The General Data Protection Regulation (2016/679 EU) coming into force in May 2018 – why should you prepare your business?
The new General Data Protection Regulation (GDPR) will apply from 25 May 2018 and will supersede the UK Data Protection Act 1998. The GDPR expands the rights of individuals concerning the collection and processing of their personal information by third parties.
As such additional obligations to protect personal information were put on organisations. This means, for instance, that employers should review their existing privacy notices and consent clauses as usually included in employment contracts. Not only the new penalty regime which empowers national supervisory authorities to issue fines of up to EUR 20 million, or 4% of an organisation’s annual global turnover for certain data protection infringements should be reason enough to prepare well in advance and carefully to avoid any non-compliance with the GDPR.
Non-competition clauses in employment agreements
Generally, restrictive covenant clauses are void after employment unless they are shown to be reasonable. The courts will allow them if they are worded to give an employer only the protection that may be considered reasonable to protect their business. Such reasons can be: trade secrets, trade connections – customer/
clients and (to a lesser extent) suppliers, stability of the employer’s workforce.
Procedure for contesting dismissal by the employer with English employment contracts
An employee can assert various claims after dismissal, depending on the particular circumstances.

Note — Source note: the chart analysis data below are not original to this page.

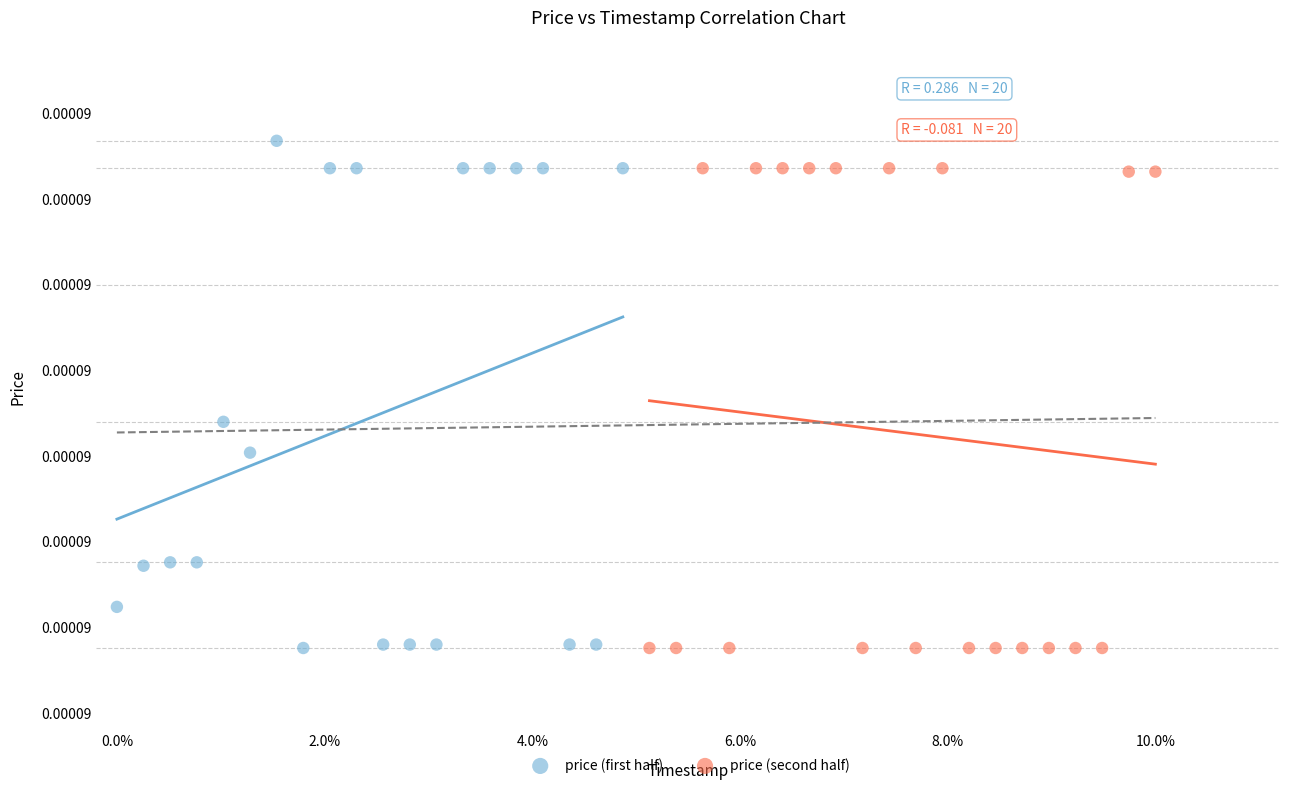

Which series has the largest Y range (max minus min)?

price (first half)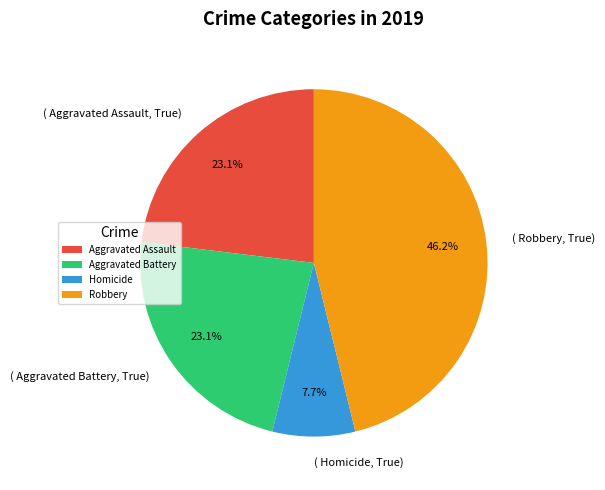

True or false: Robbery accounts for 60% of the total.

False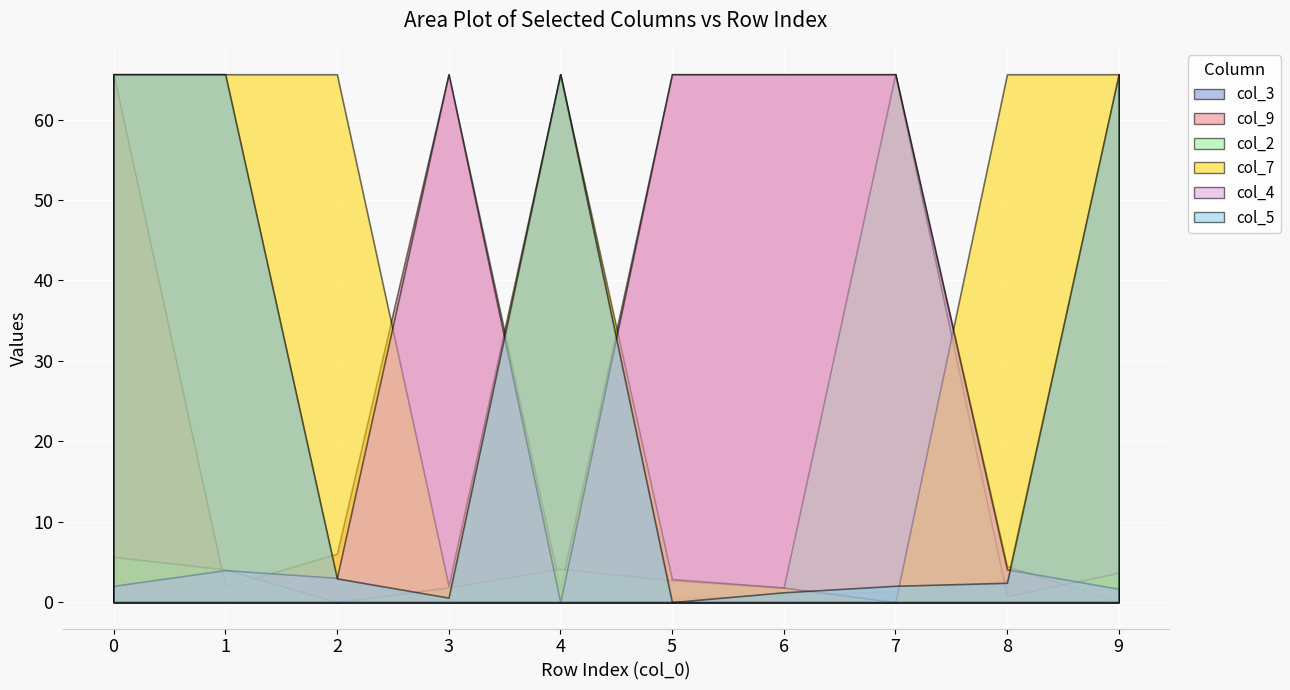

Which series has the largest total across all categories?

col_7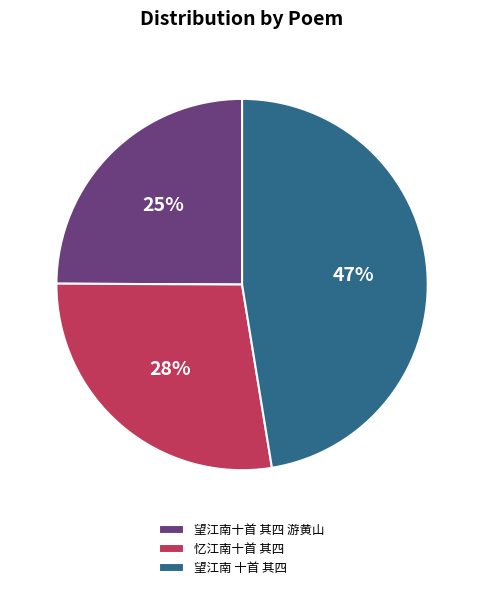

What percentage is the 望江南 十首 其四 slice, to the nearest percent?

47%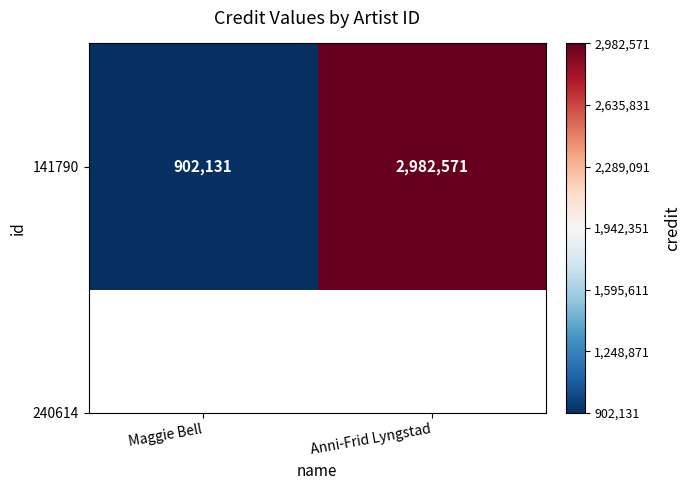

What is the average value?

1942351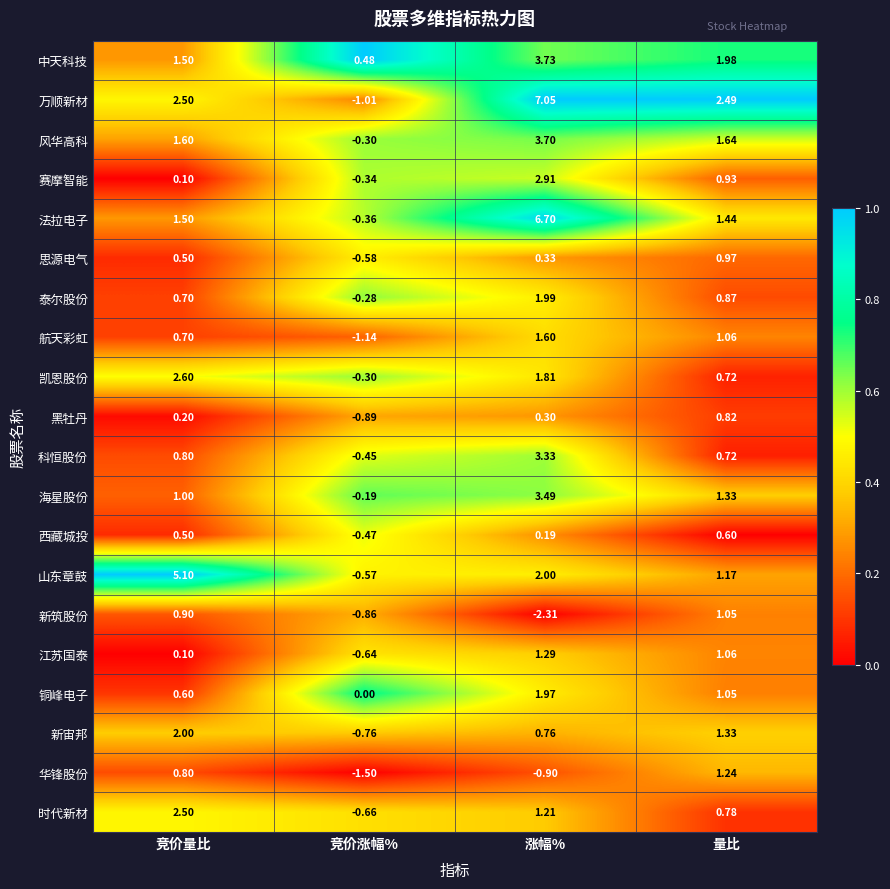

At which category is the sum across all series the highest?

涨幅%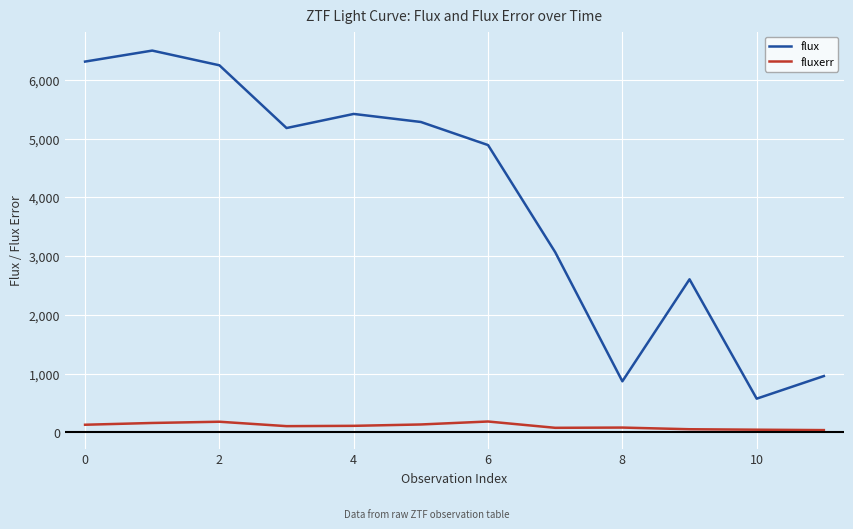

Which series has the widest spread of values?

flux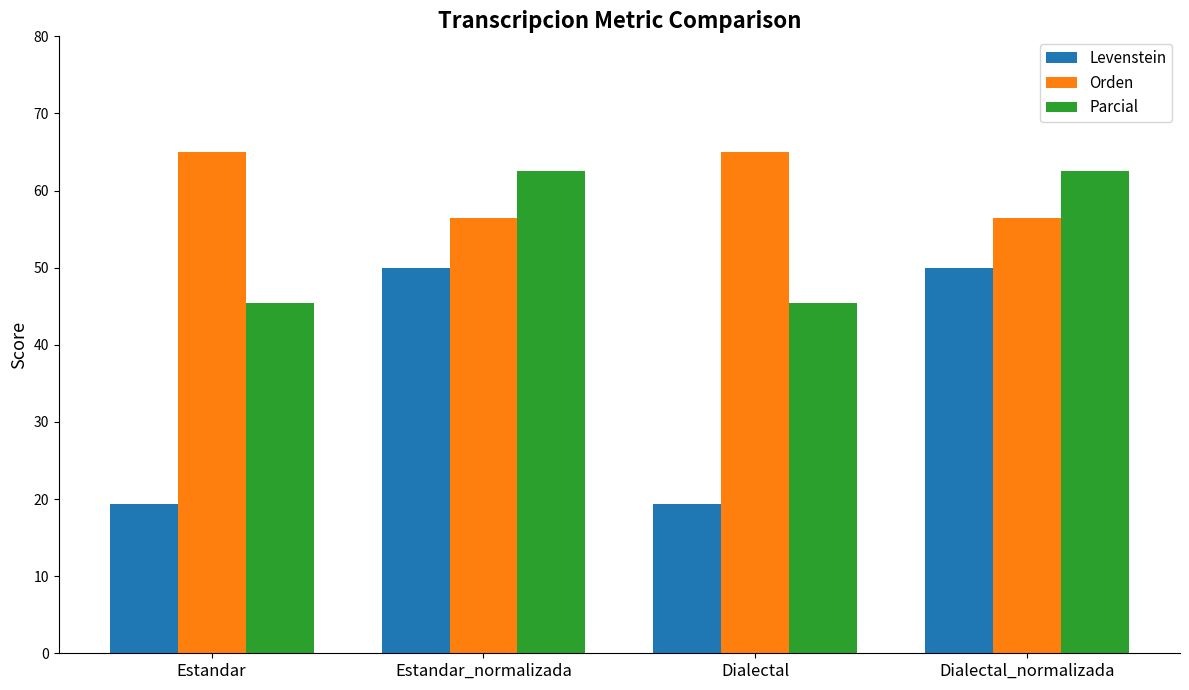

Rank the series by their average value, from highest to lowest.

Orden, Parcial, Levenstein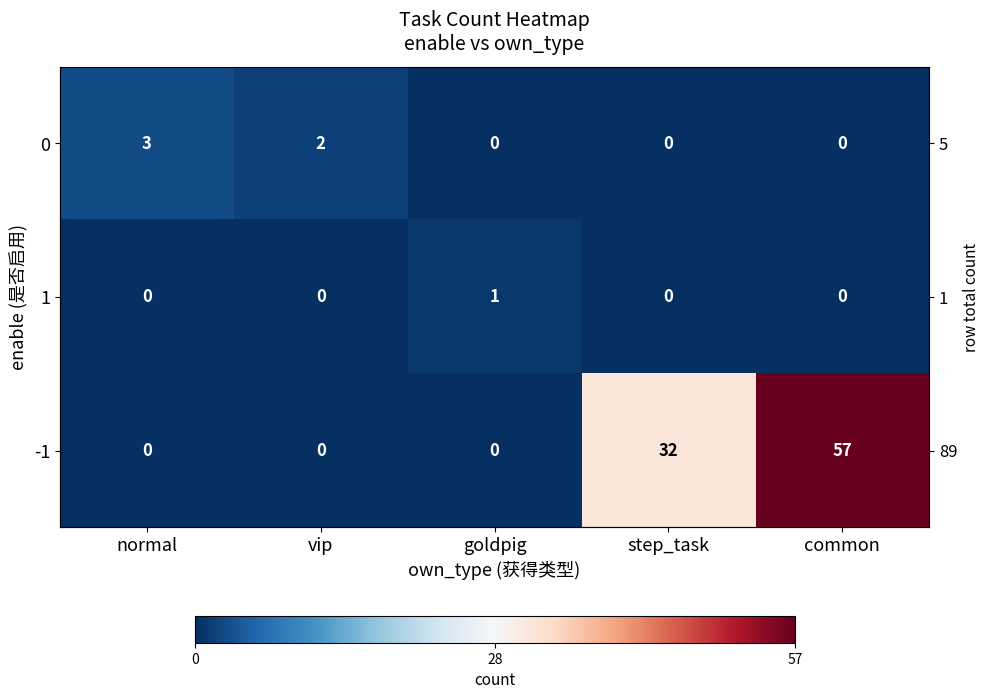

At which label is -1 closest to 28?

step_task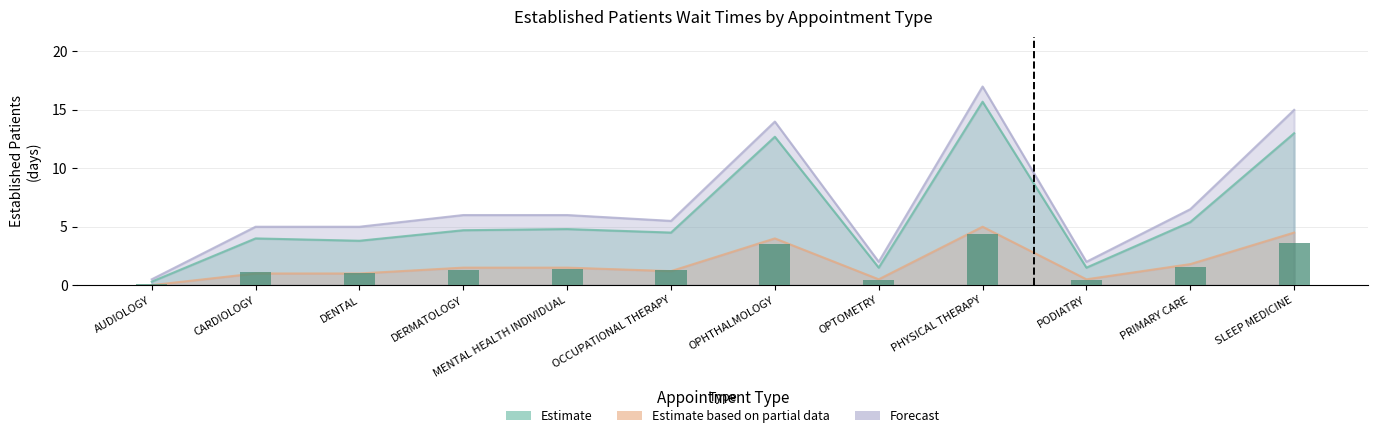

What is the label of the 7th bar from the left?

OPHTHALMOLOGY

The employee may object that the dismissal was a breach of contract (“wrongful dismissal”) and make a claim for resulting financial loss. Simultaneously or alternatively, the employee may claim
that there were no grounds for dismissal (“unfair dismissal”) if certain preconditions, such as a specific period of validity of the employment contract, are fulfilled.
If a claim for unfair dismissal is successful, the employee will be awarded compensation, in the form of a basic award of compensation or an award to compensate actual financial loss. If the dismissal is a result of redundancy, the employee can claim for the statutory redundancy payment.
“Constructive Dismissal” – What is it?
“Constructive dismissal” is the term used when an employee terminates his contract after the employer has breached a term of the employment contract. The employee must prove the employer has breached a term of the contract, that it was a unilateral breach and that the employee terminated his contract due to this breach by the employer. The employer’s conduct must be so serious that the employee is no longer able to keep to the employment contract. The employee must also terminate his contract within a short time of the wrongful conduct by the employer.
Where is the employee’s place of work?
According to the EC Regulation No. 44/2001 (“Brussels 1”), Article 19 No. 2 a) provides that, with individual employment contracts, an employer can also be taken to court in the place where the employee normally works or most recently used to work.
Determination of the usual place of work may be difficult if the employee normally works at various locations. The European Court of Justice established, in case C-29/10, how the employee’s place of work is determined. Although this decision on interpretation was valid for the Rome 1 Regulation, the result also has to be applied to Brussels 1 based on the principle of uniform interpretation. This decision established that, to give as broad an interpretation as possible for the protection of the employee, it depends on the location where the employee mainly fulfils his obligations towards his employer.
So in cases where work is carried out at various locations, it depends on where the employee works most.